The idea that we are not just “fine” doesn’t sound like good news. But knowing this is good news. Because, much as we try not to look, or much as we tell ourselves this is just how we are, we kinda know that somethings off. We’re off. Sometimes we look like that gorilla. Sometimes we act like that gorilla. And seeing that, becoming willing to see that, can be so powerful. Because that’s where change begins.
***
So here’s this holiday. Yom Kippur. Which is all about noticing these things. The most obvious first. Ways that you’ve acted out. Or failed to act, this year. You were mean to your partner. You didn’t help your daughter with her project even though you’d promised. You stole your coworker’s idea. You failed to follow through on something important. This holiday is an invitation to make that right. To recognize and then apologize. To set things right with the people you’ve hurt.

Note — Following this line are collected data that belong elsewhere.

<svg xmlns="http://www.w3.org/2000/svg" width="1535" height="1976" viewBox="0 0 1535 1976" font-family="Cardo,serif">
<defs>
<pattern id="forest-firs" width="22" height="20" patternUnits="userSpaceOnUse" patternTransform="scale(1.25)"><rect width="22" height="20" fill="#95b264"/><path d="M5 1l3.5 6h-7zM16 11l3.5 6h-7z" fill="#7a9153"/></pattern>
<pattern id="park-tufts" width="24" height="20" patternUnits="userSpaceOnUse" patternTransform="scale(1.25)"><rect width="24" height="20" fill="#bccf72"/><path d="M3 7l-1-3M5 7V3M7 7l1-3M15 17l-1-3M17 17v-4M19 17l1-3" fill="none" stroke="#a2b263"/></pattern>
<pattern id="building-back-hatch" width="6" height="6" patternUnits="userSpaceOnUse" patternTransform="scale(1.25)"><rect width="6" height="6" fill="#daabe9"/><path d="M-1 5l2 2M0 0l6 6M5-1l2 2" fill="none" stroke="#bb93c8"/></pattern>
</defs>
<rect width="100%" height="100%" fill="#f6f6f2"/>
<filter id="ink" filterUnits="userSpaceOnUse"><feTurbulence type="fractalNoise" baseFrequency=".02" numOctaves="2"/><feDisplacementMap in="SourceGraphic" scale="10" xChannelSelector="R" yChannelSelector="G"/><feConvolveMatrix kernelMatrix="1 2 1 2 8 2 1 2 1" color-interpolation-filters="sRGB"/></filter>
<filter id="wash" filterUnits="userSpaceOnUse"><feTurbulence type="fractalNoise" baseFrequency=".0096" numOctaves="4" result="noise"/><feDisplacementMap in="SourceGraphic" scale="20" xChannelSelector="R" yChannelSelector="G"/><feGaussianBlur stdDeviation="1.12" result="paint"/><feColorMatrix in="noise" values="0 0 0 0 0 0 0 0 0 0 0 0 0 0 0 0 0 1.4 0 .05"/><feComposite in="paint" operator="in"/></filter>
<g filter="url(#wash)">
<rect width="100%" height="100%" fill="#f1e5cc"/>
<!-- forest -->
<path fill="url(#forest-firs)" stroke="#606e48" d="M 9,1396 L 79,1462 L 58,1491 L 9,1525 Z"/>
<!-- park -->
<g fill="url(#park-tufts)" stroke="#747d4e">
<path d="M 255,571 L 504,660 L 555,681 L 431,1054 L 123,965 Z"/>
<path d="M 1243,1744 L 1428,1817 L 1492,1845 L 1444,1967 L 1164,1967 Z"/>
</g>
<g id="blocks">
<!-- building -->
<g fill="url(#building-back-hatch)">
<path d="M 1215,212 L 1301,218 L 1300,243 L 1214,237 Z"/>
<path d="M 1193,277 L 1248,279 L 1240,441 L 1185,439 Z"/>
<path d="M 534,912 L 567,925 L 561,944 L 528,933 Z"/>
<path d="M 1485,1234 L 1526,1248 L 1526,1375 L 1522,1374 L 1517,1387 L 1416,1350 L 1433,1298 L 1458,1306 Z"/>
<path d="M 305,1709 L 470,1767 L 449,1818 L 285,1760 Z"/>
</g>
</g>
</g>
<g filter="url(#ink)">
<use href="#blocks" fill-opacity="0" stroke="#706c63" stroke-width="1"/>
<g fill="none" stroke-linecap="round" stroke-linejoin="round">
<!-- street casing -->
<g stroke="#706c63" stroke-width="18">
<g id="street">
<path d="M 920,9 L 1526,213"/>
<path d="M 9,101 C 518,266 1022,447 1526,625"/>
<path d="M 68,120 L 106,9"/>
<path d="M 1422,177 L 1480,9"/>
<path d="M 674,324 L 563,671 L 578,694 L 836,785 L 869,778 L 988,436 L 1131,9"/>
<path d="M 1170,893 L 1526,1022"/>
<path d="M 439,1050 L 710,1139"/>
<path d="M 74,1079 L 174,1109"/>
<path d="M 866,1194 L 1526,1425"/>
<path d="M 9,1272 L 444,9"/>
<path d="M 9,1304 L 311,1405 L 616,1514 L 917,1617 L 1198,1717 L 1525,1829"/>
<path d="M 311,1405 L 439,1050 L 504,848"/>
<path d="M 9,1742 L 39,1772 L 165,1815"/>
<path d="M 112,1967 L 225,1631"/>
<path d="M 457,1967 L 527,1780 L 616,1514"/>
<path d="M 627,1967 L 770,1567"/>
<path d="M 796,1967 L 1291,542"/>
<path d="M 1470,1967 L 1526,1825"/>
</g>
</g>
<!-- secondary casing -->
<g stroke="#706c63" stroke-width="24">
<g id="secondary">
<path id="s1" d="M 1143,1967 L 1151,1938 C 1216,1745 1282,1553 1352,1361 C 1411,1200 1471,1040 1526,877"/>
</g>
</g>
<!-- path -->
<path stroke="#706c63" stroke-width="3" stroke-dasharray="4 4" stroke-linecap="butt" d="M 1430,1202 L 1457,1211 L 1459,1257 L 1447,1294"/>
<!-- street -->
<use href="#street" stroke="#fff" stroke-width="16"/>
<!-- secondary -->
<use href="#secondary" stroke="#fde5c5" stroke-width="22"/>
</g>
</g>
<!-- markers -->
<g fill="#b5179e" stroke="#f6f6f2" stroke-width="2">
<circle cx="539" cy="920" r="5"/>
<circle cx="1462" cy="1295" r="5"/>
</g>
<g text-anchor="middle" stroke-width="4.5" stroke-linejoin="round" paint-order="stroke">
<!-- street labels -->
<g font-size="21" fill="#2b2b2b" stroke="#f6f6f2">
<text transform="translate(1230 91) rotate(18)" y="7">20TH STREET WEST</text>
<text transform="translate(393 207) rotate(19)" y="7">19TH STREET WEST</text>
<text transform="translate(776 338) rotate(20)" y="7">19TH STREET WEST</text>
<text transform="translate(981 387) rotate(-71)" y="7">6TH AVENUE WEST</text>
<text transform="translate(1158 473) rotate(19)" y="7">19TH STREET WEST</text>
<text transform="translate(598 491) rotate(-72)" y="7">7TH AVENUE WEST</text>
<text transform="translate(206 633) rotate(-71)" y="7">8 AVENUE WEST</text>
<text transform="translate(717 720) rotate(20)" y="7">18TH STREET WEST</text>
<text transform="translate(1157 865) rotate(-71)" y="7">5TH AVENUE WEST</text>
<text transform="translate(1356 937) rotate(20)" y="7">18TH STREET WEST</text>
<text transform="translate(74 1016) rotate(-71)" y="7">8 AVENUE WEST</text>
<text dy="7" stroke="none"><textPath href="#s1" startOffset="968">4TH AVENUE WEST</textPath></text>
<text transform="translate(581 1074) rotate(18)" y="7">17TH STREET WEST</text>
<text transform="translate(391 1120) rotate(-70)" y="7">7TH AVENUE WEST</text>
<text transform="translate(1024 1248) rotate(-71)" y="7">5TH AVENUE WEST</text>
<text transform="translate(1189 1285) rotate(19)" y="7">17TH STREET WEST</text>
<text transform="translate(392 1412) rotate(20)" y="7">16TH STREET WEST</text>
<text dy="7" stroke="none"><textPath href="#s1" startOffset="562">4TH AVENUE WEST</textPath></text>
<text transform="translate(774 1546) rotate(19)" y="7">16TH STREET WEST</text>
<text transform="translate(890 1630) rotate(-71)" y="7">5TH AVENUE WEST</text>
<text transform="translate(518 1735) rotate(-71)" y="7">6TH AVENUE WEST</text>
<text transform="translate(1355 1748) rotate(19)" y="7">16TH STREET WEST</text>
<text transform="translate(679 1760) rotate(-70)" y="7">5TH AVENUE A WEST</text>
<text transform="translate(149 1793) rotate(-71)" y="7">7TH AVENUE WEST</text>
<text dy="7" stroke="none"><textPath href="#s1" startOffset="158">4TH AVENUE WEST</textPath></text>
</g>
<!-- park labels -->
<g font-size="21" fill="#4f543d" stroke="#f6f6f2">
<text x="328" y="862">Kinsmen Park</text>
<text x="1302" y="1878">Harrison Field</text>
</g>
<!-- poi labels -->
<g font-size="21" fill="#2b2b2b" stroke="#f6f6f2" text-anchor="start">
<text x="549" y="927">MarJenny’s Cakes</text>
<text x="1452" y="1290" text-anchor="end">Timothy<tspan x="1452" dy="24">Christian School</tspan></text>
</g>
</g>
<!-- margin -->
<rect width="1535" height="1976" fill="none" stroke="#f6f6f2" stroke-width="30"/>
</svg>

But there is more. When we say we’re sorry we often think it’s for the other person, or for the good of the relationship. We say we’re sorry because we think they want us to. Or because we don’t want them to be mad at us. Or because we know (because we’ve read self-help books), that apologizing makes friendships, marriages, parent child relationships – it makes all that stuff go better.
But the thing we don’t always realize is how it helps, maybe even heals… us.
One of the key rituals of YK is a reenactment of death. Which also doesn’t sound like good news. But is also, good news.
In order to heal a painful thing, you need to see it, feel it, recognize it’s there. Which means, not acting out what covers it over. Letting go, for a time, of the things that have been comforting the original discomfort.
And there’s no comforting anything about death. We can’t take a single thing with us, not our daily mocha latte, not the relief of telling someone exactly where you think they need to go, not a single self-justification, not my work and not even any of my friends.
But in that stark light, we can see more. Of what what we did. Of why we did it. Of what was driving us. Of what still hurts.
On the day of atonement, the evening of October 8th through the evening of October 9th, observant Jews all over the world will renounce their comforts – they will fast, they will wear white like a burial shroud, they will go to synagogue and pray, all day. They will remember their mortality and allow it to show them something that might just turn them around.
How about us, how about you, what might taking a deep long slow look show you?
Life is precious. And it’s short.
May we look openly, listen carefully, acknowledge deeply, apologize freely, and find a willingness to do what it takes to turn ourselves around. Toward ourselves, toward each other, toward an ever widening sense of true belonging in this world.
I invite you as you are willing and able to say with me and sing the response:
[Closing hymn: #1037 We Begin Again in Love]
For remaining silent when a single voice would have made a difference
We forgive ourselves and each other; we begin again in love.
For each time that our fears have made us rigid and inaccessible
We forgive ourselves and each other; we begin again in love.
For each time that we have struck out in anger without just cause-
We forgive ourselves and each other; we begin again in love.
For each time that our greed has blinded us to the needs of others-
We forgive ourselves and each other; we begin again in love.
For the selfishness which sets us apart and alone-
We forgive ourselves and each other; we begin again in love.
For falling short of the admonitions of the spirit-
We forgive ourselves and each other; we begin again in love.
For losing sight of our unity-
For those and so many acts both evident and subtle which have fueled the illusion of separateness-
We forgive ourselves and each other; we begin again in love.